06 Giu 2020

Finsta: l’account falso ma reale. Che ci difende meno di quello che pensiamo

I giovani creano account falsi su Instagram per esprimersi liberamente, senza preoccupazioni. Ma ci sono comunque almeno due rischi

La generazione dei millennials ha familiarità con la parola Finsta. È un termine abbreviato, che sta per Fake Instagram e indica un account Instagram secondario, utilizzato da adolescenti e giovani adulti per pubblicare post più reali e sinceri da condividere solo con amici intimi, senza preoccuparsi di ciò che pubblicano.

Negli ultimi anni, Instagram è diventata un’applicazione ampiamente utilizzata dagli adolescenti ed è diventata importante per lo status sociale dei giovani di oggi. Non si tratta solo di scattare una foto e pubblicarla. C’è un processo di preparazione, con la scelta di una buona posizione, una posa e un abito diversi. E poi si tratta di abbellire e stilizzare con i filtri, prima di caricarlo su Instagram. Tutto questo per ricevere “Mi piace” e condivisioni numerose.

 

Instagram ora ha 1 miliardo di utenti attivi mensili. I primi tre paesi che usano Instagram. Stati Uniti (116m), India (73m) e Brasile (72m). È la seconda rete più diffusa dopo Facebook, con oltre il 60% degli utenti che accedono ogni giorno. Il 75% degli utenti ha 18-24 anni. Un fatto interessante da notare è che il 68% degli utenti su Instagram sono donne. Cristiano Ronaldo è l’utente Instagram più seguito con 149 milioni di follower. Supera Selena Gomez, che attualmente conta 144 milioni di follower

 

Alcuni usano i Finsta per tenersi alla larga dagli occhi dei genitori e degli adulti. Usano persino nomi segreti per evitare la loro identità. Questo modo di procedere permette loro di dare sfogo alle proprie emozioni, chattare personalmente con i loro amici più cari, sulla vita, sulle questioni personali e sulla sessualità. Anche se falso, è ricco della ricerca della loro originalità, protezione per rivelare il loro io interiore e far uscire le loro turbolenze emotive. Finsta aiuta i giovani a esplorare la loro identità e la gestione delle impressioni nel contesto e nel pubblico creati.
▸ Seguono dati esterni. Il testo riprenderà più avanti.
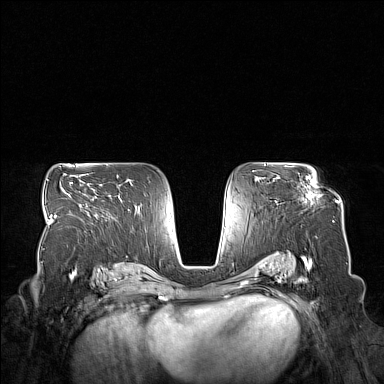
Breast MRI (dynamic contrast-enhanced), one axial slice. Slice 94 of 160 in the series (ordered by position). Dynamic contrast-enhanced series, time point 2 of 7 at this slice position (early post-contrast). 1.5 T. TE 1.8 ms, TR 5 ms. 384 × 384 image matrix, field of view 350 × 350 mm. Female patient.
Annotated regions visible in this slice (semi-automatic segmentation, software-assisted and operator-edited):
- enhancing-tissue mask used for the functional tumour volume (all voxels passing the contrast-enhancement thresholds inside the analysis volume; usually the tumour): box from (x=278, y=176) to (x=314, y=201) px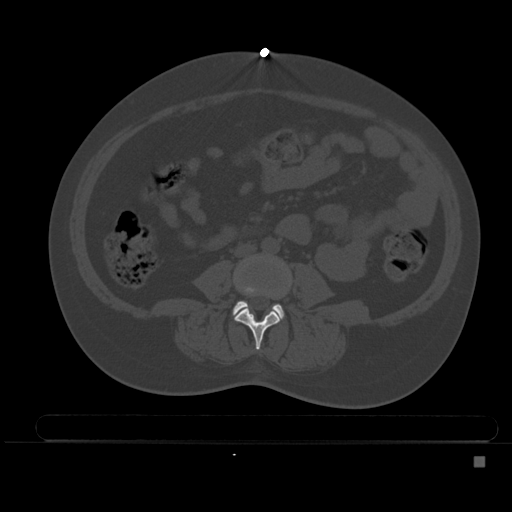
CT including the spine, one axial slice. Slice 141 of 495 in the series (ordered by position). Bone window (W 1800 / L 400 HU). 512 × 512 image matrix, field of view 404 × 404 mm. Female patient, age 33 years. Case-level facts recorded for this patient, not image findings: primary cancer: breast.
Outlined on this slice (semi-automatic segmentation, software-assisted and operator-edited):
- L3 vertebra: bounding box <235,286,288,350> (left, top, right, bottom; pixels)
- L4 vertebra: <233,288,284,318>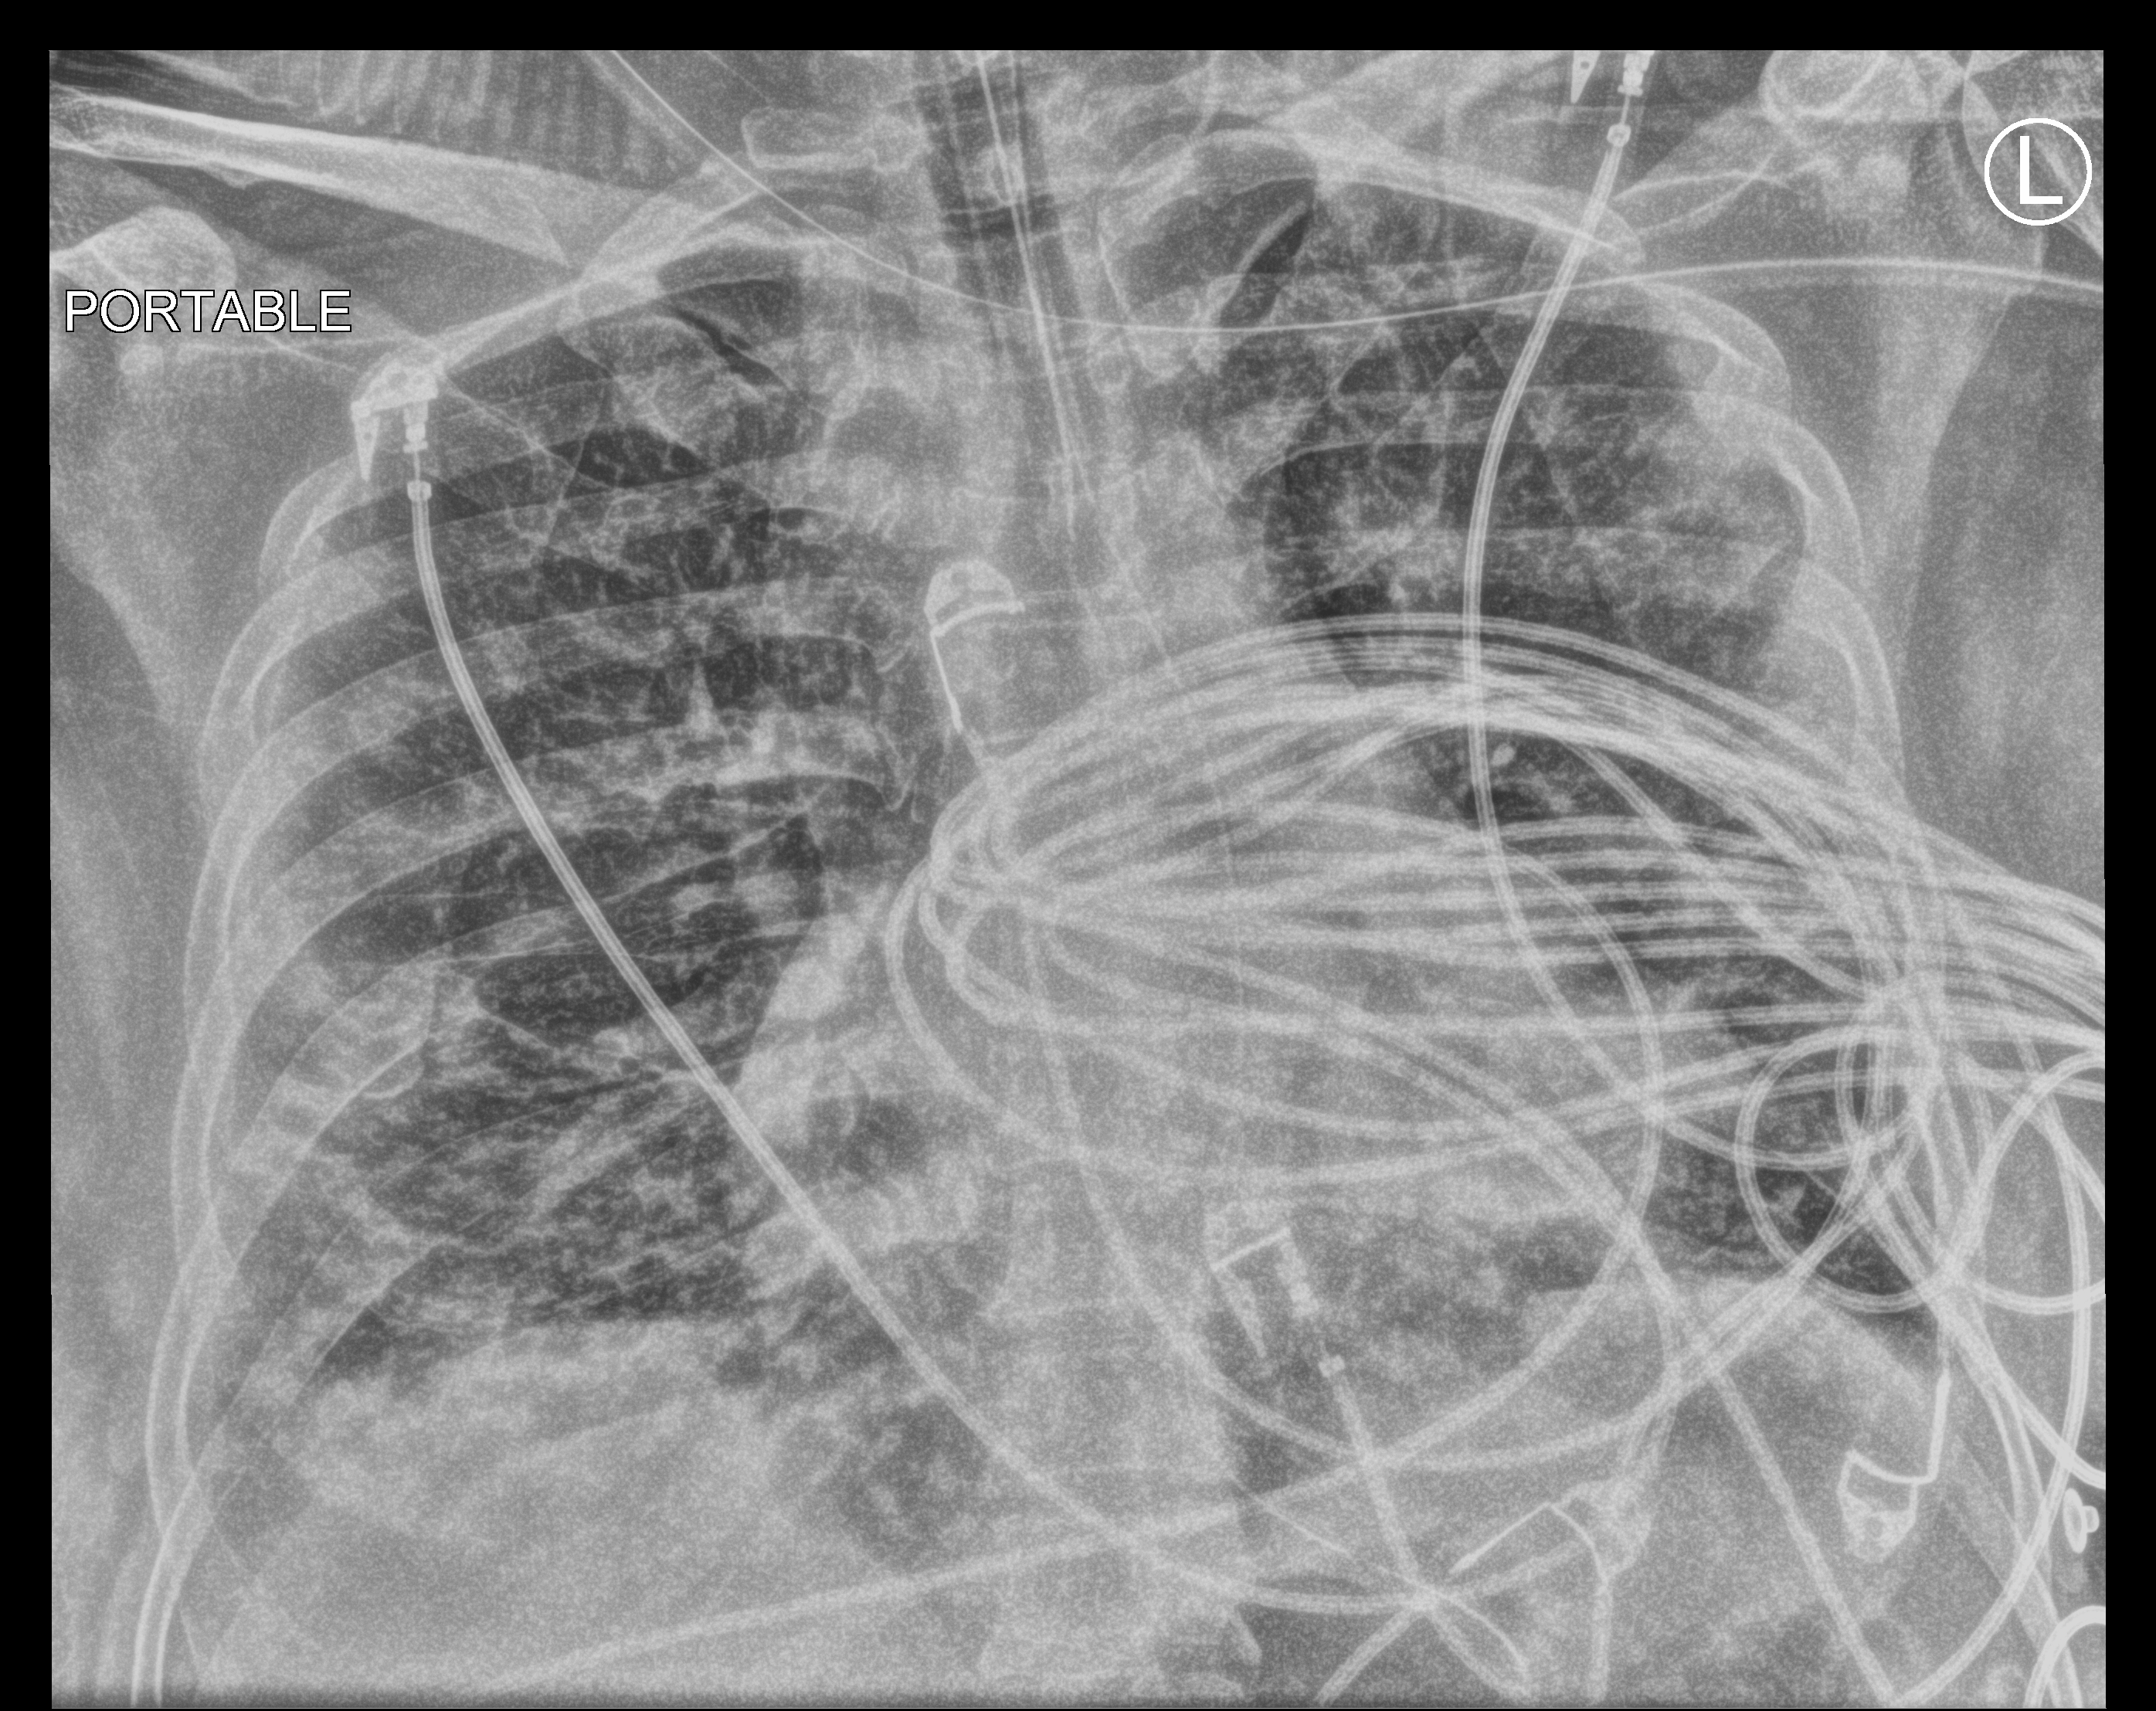
Portable chest radiograph, anteroposterior (AP) projection. Patient hospitalised with COVID-19; male, aged 18–59 years.
From the hospital-stay record, not from the radiograph (when in the stay this image was taken is not recorded): mechanically ventilated during this hospital stay: yes.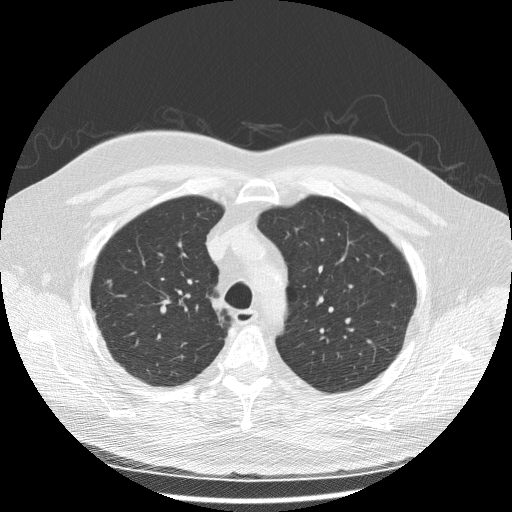
Low-dose screening chest CT, one axial slice. Position 188 of 243 along the scan axis. Reconstruction kernel STANDARD. Lung window (W 1500 / L -600 HU). 2.5 mm slice thickness. 512 × 512 image matrix, field of view 380 × 380 mm.
Outlined on this slice (manually delineated by an expert):
- lesion 1 (tumor, upper lobe of right lung): box from (x=107, y=279) to (x=112, y=287) px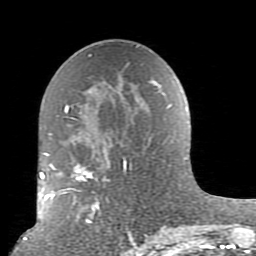
Breast MRI (dynamic contrast-enhanced), one axial slice; slice 48 of 80 in the series (ordered by position); cropped to one breast; dynamic contrast-enhanced series, time point 2 of 10 at this slice position (early post-contrast); 1.5 T; TE 2.6 ms, TR 5.9 ms; 2 mm slice thickness; 256 × 256 image matrix, field of view 160 × 160 mm. Female patient.
Annotated regions visible in this slice (semi-automatically segmented with operator editing):
- enhancing-tissue mask used for the functional tumour volume (all voxels passing the contrast-enhancement thresholds inside the analysis volume; usually the tumour): bounding box <52,64,179,239> (left, top, right, bottom; pixels)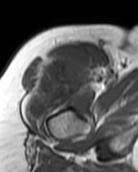
MRI of an extremity soft-tissue mass, one axial slice; position 79 of 99 along the scan axis; MR volume resampled by the dataset authors to the PET/CT grid (not the native acquisition matrix); 3.27 mm slice thickness; 138 × 172 image matrix, field of view 135 × 168 mm. Female patient. Case-level facts recorded for this patient, not image findings: histological type: pleiomorphic undifferentiated sarcoma; grade: high; site of the primary tumour: right quadricep.
Outlined on this slice (expert contour drawn on MRI and transferred to this co-registered scan by the dataset authors):
- gross tumour volume including surrounding oedema: box from (x=26, y=52) to (x=93, y=119) px
- gross tumour volume (mass): (x=28, y=52)–(x=93, y=117)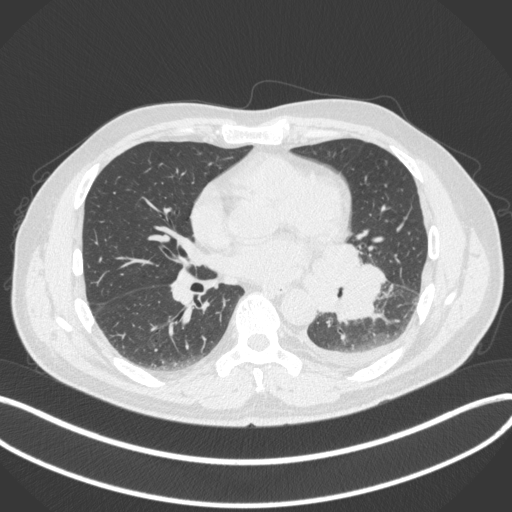
Chest CT, one axial slice; position 170 of 350 along the scan axis; reconstruction kernel B31f; 120 kVp; lung window (W 1500 / L -600 HU); 1 mm slice thickness; 512 × 512 image matrix, field of view 400 × 400 mm. Male patient, age 58 years. Case-level facts recorded for this patient, not image findings: clinical TNM (as recorded): T3 N1 M1b; histopathological grade: G3.
Annotated regions visible in this slice (rectangle marked by the reading radiologist):
- lung tumour (recorded histology: small cell carcinoma): bounding box [x1, y1, x2, y2] px = [312, 243, 390, 328]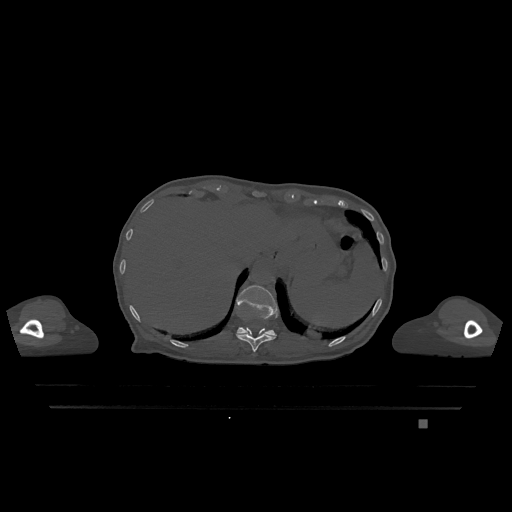
CT including the spine, one axial slice. Slice 567 of 1317 in the series (ordered by position). Bone window (W 1800 / L 400 HU). 0.5 mm slice thickness. 512 × 512 image matrix, field of view 500 × 500 mm. Patient: female, 74 years. Case-level facts recorded for this patient, not image findings: primary cancer: lung; vertebrae with lytic lesions (as recorded): T1, T4, T5, T6, L4, L5.
Outlined on this slice (semi-automatically segmented with operator editing):
- T11 vertebra: bounding box (x1, y1, x2, y2) in pixels: (236, 328, 276, 352)
- T12 vertebra: (237, 285, 278, 337)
Una ragazza di 17 anni, Katrina Vogel di Fort Lauderdale, in Florida,  ha un lavoro part-time ed è immersa nel processo di ammissione al college. Ha un Finsta, così come i suoi amici intimi, che segue e le permette di seguirla. La sua regola empirica per cosa pubblicare su Finsta: “Pubblico davvero solo ciò che so non tornerà e non mi morderà.”

 

In uno studio condotto dall’American Journal of Preventative Medicine, i partecipanti che utilizzano regolarmente Facebook hanno riportato tre volte l’autocontrollo percepito (PSI) rispetto dai non utenti. La dipendenza emotiva dai social media pubblici è già problematica: la segretezza, l’immagine non filtrata ed emotiva dei Finstas incoraggia l’uso costante, stimola una dipendenza malsana dalla sovra-condivisione online. Invece di uno sbocco, i Finsta diventano una stampella e poi una prigione.

Il nome utente e la password di qualsiasi account di social media, indipendentemente dal fatto che abbia impostazioni di privacy o esclusività forti, non possono garantire la riservatezza dei post o l’affidabilità di coloro che li visualizzano. I giovani dovrebbero essere consapevoli che non ci sono muri che non possono essere abbattuti nel mondo dei social media.